Instructions for the task
Only a slice of the listing below is wanted. Retype the lines from the one containing "position:absolute; left:403px; top:11px;" through the one containing "display:flex; align-items:center; justify-content:center;", exactly, both ends included.

Materials provided
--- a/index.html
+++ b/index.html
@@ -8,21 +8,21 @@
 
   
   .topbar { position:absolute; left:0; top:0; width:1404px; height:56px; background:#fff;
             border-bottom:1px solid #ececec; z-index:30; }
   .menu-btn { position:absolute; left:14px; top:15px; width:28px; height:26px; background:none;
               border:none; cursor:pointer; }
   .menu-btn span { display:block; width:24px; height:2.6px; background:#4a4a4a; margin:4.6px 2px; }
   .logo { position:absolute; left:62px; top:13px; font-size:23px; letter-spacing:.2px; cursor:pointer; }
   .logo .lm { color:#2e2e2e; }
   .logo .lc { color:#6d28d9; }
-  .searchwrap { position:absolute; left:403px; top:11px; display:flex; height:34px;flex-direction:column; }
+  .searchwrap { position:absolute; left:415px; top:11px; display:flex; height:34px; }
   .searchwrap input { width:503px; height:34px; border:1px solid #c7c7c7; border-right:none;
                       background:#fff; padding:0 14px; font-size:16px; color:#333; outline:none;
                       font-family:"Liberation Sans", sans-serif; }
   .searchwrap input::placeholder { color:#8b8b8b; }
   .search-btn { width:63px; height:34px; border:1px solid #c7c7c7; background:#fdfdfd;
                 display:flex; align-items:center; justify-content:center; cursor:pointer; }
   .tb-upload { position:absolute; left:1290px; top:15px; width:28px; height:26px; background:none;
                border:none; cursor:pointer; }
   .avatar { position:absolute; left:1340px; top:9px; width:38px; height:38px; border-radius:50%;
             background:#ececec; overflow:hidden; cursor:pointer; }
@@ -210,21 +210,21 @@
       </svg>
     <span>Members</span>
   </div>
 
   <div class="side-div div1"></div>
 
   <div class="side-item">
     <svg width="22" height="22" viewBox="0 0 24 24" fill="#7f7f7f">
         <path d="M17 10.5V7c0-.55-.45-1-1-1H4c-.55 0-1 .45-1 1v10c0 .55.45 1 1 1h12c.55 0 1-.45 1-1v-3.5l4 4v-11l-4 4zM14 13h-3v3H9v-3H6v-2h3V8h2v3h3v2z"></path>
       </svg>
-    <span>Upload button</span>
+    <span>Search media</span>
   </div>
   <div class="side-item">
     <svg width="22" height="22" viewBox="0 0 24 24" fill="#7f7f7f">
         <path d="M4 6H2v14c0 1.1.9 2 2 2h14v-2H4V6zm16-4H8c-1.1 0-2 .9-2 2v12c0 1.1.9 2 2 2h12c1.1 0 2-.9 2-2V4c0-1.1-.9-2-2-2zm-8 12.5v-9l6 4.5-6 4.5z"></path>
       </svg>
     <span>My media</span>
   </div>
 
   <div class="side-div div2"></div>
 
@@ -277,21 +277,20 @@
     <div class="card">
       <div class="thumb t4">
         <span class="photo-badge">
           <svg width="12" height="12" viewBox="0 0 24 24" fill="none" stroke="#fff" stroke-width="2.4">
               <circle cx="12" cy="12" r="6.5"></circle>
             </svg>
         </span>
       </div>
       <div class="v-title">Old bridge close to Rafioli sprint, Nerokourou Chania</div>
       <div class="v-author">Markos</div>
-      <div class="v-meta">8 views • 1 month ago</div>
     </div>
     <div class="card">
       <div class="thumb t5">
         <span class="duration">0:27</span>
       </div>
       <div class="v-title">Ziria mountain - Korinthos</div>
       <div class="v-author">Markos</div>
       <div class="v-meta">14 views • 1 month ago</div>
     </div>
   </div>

* * *

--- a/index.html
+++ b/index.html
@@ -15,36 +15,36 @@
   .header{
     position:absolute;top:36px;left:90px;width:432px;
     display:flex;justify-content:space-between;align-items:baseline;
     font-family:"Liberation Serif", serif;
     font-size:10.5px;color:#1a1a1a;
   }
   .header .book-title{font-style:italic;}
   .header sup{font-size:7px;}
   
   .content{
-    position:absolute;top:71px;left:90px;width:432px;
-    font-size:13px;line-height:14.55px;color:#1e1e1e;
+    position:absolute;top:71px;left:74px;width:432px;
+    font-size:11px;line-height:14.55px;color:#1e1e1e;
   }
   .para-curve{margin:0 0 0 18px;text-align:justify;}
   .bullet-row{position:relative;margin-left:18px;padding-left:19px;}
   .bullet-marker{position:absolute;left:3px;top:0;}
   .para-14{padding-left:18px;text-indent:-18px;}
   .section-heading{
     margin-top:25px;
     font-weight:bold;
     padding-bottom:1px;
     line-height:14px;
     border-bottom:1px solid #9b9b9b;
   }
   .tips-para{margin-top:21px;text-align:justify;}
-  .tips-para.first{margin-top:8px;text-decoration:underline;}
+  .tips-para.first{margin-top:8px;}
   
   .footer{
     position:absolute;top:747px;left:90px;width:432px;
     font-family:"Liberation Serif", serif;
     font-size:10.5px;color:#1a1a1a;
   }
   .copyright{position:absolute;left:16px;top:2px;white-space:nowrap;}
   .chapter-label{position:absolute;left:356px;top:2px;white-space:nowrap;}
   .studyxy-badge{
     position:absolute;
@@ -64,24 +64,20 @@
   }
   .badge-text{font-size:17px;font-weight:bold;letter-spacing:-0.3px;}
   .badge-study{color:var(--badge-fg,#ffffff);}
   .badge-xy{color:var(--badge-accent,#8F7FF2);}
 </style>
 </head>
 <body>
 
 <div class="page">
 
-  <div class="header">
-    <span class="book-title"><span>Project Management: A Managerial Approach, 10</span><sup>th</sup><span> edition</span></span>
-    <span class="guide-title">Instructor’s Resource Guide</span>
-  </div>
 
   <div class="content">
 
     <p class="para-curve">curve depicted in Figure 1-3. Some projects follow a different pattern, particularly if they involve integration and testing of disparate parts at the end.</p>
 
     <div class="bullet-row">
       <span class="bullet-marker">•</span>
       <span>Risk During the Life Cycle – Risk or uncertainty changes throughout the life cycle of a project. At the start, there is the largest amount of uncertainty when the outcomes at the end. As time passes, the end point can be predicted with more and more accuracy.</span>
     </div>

* * *

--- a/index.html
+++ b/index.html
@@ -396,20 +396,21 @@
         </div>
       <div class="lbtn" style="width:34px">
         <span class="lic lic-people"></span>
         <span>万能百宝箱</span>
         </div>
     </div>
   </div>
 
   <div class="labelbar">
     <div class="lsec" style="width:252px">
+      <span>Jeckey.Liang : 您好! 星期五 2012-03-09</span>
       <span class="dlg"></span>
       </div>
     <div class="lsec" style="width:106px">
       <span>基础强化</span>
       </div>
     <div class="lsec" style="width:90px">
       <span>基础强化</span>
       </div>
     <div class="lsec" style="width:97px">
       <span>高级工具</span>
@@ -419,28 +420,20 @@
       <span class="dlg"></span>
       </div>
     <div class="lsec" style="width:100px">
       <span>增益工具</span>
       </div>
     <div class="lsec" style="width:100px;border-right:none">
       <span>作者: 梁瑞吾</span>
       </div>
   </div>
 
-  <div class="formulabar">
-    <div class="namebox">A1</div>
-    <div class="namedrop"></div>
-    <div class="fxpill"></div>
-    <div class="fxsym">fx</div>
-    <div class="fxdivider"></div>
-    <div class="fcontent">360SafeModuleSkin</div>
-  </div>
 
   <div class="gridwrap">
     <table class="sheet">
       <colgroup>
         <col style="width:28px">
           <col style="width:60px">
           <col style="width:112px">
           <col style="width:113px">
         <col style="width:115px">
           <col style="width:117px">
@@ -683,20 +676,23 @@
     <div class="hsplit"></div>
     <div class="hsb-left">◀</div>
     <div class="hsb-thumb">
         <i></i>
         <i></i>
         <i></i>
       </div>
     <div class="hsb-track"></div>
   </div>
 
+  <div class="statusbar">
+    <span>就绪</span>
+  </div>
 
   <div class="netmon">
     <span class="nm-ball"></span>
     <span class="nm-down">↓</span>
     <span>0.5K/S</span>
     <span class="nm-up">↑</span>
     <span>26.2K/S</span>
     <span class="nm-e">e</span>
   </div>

Your response
-  .searchwrap { position:absolute; left:403px; top:11px; display:flex; height:34px;flex-direction:column; }
+  .searchwrap { position:absolute; left:415px; top:11px; display:flex; height:34px; }
   .searchwrap input { width:503px; height:34px; border:1px solid #c7c7c7; border-right:none;
                       background:#fff; padding:0 14px; font-size:16px; color:#333; outline:none;
                       font-family:"Liberation Sans", sans-serif; }
   .searchwrap input::placeholder { color:#8b8b8b; }
   .search-btn { width:63px; height:34px; border:1px solid #c7c7c7; background:#fdfdfd;
                 display:flex; align-items:center; justify-content:center; cursor:pointer; }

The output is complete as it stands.